[BEGIN Records supplied]

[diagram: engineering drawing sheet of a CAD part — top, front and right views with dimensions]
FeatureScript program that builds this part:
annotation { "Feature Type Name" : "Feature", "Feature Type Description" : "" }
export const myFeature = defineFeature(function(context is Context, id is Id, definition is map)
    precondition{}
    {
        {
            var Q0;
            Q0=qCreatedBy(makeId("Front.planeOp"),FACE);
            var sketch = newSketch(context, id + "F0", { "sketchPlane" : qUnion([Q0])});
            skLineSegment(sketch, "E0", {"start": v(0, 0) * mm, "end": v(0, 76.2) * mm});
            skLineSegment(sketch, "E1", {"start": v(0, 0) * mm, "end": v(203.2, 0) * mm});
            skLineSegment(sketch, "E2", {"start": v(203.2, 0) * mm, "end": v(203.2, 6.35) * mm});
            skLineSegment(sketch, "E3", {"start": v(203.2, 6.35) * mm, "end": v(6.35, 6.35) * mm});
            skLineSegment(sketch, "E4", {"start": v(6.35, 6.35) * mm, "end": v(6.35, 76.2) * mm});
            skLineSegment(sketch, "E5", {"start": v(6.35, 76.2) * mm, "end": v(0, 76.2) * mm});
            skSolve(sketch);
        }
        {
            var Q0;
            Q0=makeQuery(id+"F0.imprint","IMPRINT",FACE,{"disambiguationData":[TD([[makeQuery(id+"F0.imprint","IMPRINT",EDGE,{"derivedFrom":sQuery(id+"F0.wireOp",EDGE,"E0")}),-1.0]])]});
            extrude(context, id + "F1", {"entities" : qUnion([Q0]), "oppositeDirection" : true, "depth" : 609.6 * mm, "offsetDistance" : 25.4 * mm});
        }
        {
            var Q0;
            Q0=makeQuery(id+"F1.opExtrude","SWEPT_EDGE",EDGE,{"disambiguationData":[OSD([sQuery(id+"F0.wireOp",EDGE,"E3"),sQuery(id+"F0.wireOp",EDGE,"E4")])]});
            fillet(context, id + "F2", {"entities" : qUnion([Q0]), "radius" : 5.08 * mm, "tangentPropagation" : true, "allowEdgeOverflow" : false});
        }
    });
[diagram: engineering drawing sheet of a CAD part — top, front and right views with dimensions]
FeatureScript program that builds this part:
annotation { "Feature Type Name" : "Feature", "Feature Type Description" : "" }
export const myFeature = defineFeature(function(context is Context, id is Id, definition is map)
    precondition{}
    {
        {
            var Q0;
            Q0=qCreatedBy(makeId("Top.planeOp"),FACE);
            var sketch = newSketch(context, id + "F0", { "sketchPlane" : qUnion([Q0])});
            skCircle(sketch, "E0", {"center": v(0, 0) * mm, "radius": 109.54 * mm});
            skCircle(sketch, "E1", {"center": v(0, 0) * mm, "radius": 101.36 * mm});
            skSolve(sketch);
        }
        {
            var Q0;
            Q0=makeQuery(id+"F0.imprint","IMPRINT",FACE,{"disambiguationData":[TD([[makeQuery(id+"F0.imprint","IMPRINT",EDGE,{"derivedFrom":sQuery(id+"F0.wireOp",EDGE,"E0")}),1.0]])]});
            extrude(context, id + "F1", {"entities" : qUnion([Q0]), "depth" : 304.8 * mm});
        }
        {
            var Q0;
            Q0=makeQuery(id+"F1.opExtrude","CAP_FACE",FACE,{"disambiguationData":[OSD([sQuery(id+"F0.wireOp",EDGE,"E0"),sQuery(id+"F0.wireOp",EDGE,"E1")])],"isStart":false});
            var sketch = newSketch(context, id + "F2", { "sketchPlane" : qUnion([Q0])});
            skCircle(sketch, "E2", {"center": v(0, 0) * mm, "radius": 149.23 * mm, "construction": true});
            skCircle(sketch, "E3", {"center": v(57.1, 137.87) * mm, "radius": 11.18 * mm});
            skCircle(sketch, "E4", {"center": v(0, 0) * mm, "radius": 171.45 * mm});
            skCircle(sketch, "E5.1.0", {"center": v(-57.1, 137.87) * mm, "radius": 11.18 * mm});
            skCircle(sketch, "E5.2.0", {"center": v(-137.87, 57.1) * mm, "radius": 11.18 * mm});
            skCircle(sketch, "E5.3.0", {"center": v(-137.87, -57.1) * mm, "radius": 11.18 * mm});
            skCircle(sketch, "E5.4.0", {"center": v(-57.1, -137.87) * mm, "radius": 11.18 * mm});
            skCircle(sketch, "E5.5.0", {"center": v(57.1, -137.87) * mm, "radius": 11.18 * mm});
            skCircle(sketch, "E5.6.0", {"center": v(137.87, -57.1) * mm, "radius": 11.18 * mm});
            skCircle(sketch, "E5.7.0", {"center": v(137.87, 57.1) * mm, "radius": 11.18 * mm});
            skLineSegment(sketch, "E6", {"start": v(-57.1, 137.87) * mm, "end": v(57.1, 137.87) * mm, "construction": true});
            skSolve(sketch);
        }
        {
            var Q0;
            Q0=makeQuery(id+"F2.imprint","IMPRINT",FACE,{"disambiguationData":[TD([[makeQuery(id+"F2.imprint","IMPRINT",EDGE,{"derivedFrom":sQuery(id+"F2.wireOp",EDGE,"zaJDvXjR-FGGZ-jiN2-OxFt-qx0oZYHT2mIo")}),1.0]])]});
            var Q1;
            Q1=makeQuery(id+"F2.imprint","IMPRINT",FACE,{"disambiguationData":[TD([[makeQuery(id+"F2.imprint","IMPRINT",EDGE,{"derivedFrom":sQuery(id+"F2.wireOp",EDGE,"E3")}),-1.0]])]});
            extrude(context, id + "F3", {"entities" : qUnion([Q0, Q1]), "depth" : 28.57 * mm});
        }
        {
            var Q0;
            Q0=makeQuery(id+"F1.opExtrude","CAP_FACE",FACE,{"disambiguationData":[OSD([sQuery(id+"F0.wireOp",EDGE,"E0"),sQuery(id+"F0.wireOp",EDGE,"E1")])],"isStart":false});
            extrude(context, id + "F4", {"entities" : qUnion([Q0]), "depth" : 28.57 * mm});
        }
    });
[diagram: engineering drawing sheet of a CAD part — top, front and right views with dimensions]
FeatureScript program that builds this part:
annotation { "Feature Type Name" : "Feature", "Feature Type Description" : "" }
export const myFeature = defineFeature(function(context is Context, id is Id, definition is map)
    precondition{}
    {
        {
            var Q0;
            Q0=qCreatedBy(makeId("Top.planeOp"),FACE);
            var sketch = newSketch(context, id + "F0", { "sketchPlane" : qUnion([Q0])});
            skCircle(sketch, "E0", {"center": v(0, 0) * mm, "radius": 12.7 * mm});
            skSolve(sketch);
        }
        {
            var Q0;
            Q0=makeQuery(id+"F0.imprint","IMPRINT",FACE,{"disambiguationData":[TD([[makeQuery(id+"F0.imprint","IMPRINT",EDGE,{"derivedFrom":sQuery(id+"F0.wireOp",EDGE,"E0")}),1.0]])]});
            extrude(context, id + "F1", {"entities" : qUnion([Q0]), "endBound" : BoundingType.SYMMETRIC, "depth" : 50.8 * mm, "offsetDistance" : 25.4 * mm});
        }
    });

[END Records supplied]

## Do this
Count the lines of the listing above that contain the string "qUnion". Reply with the number alone.

## The reply
10